Il report sui flussi di Amundi ETF - 4° trimestre 2019

Martedì, 14 Gennaio 2020

Video, Parola agli esperti

       

  
A partire dall’estate, la raccolta sul mercato europeo degli ETF ha visto un’accelerazione continua durata anche nel quarto trimestre 2019, per superare i 100 miliardi di euro sull’intero anno. Se la maggior parte dei flussi si è concentrata sulle obbligazioni nel primo semestre, sono state le azioni a dominare ampiamente gli investimenti nella seconda parte dell'anno.

Tutte le principali zone geografiche hanno infatti registrato flussi positivi negli ultimi tre mesi del 2019 ad eccezione della zona Euro. Le aspettative del mercato sono diventate significativamente più positive alla fine dell'anno, portando gli investitori ad esporsi ad attività rischiose.
Il calo delle tensioni tra Cina e Stati Uniti, lo scioglimento del nodo della Brexit e la successione senza particolari scossoni a Mario Draghi a capo della Banca Centrale Europea, sono tutti eventi che hanno contribuito al ritorno di un sentiment positivo.
In questo contesto di riallocazione spicca in particolare l’accelerazione di una delle principali tendenze dell'anno: il successo degli investimenti responsabili, che hanno costituito il 25% di tutti i flussi azionari osservati nel 2019.
Per quanto riguarda gli ETF Smart Beta, i flussi hanno superato gli 8 miliardi di euro, con una significativa rotazione in fine d’anno dal fattore Min Vol al fattore Value.

Per quanto riguarda le obbligazioni, non ci sono stati grandi cambiamenti nelle tendenze nel corso dell’anno, dal momento che il tema principale è rimasto quello della ricerca di rendimento.
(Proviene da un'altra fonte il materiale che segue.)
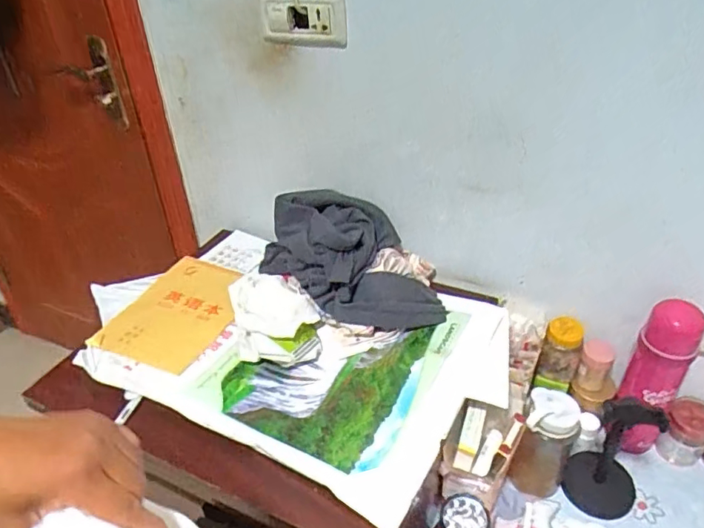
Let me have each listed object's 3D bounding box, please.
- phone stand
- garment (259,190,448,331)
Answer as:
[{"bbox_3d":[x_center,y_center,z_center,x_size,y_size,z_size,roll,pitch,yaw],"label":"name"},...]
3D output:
[{"bbox_3d":[0.397,0.272,0.814,0.102,0.255,0.107,19,40,28],"label":"phone stand"},{"bbox_3d":[-0.013,-0.011,0.940,0.228,0.161,0.308,-16,37,-19],"label":"garment"}]

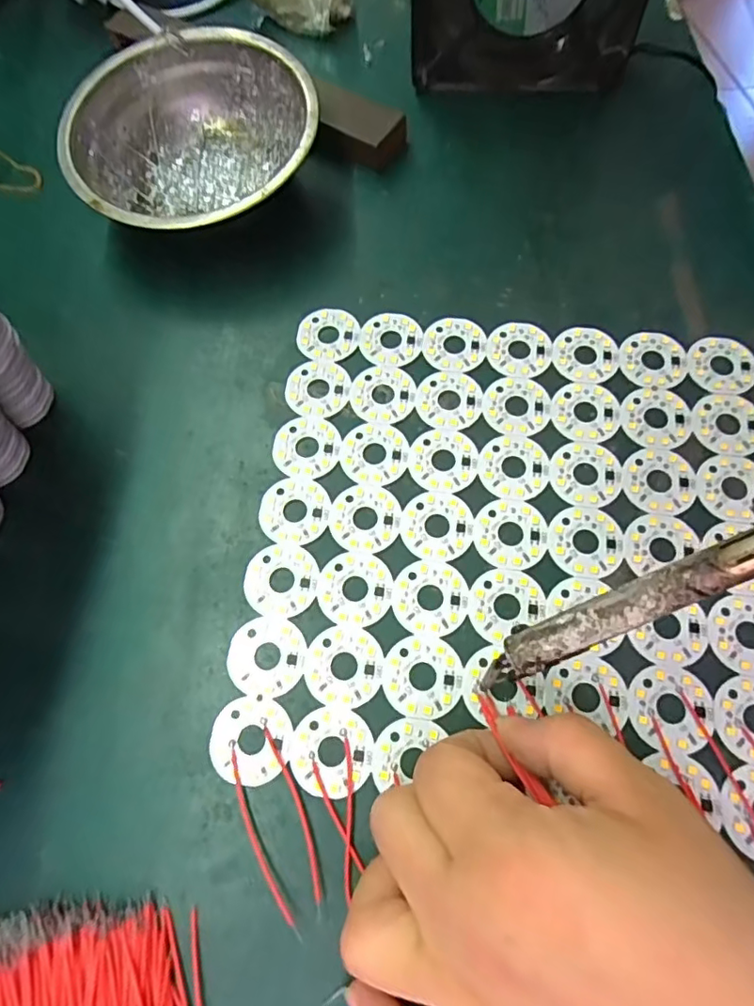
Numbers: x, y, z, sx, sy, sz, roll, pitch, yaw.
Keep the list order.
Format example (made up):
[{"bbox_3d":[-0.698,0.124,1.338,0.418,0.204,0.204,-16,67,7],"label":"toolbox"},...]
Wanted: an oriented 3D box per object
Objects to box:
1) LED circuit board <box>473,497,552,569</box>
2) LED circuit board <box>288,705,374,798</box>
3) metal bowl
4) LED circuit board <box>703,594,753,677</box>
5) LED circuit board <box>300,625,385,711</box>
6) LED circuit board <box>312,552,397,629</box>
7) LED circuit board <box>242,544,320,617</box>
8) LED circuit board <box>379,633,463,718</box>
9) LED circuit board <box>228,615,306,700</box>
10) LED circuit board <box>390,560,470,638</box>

Questo contesto ha beneficiato in particolare alle obbligazioni societarie, che nel 2019 hanno ricevuto flussi positivi di oltre 28 miliardi di euro.
Gli ETF Aggregate, che combinano un’esposizione al debito pubblico ed ai titoli corporate, sono stati favoriti dagli investitori grazie alla loro esposizione bilanciata, che si traduce in un rendimento superiore a quello dei titoli di debito pubblico ma con un rischio inferiore rispetto alle obbligazioni societarie.
Infine, anche nell'universo del reddito fisso gli investimenti responsabili hanno rappresentato una tendenza significativa, con 4 miliardi di euro di flussi netti nel 2019.

Nell’ambito delle materie prime, l'oro è innegabilmente il grande vincitore: di fronte ai vari eventi che hanno agitato i mercati nel 2019, ha infatti svolto un ruolo di bene rifugio naturale, registrando una raccolta di quasi 7 miliardi di euro.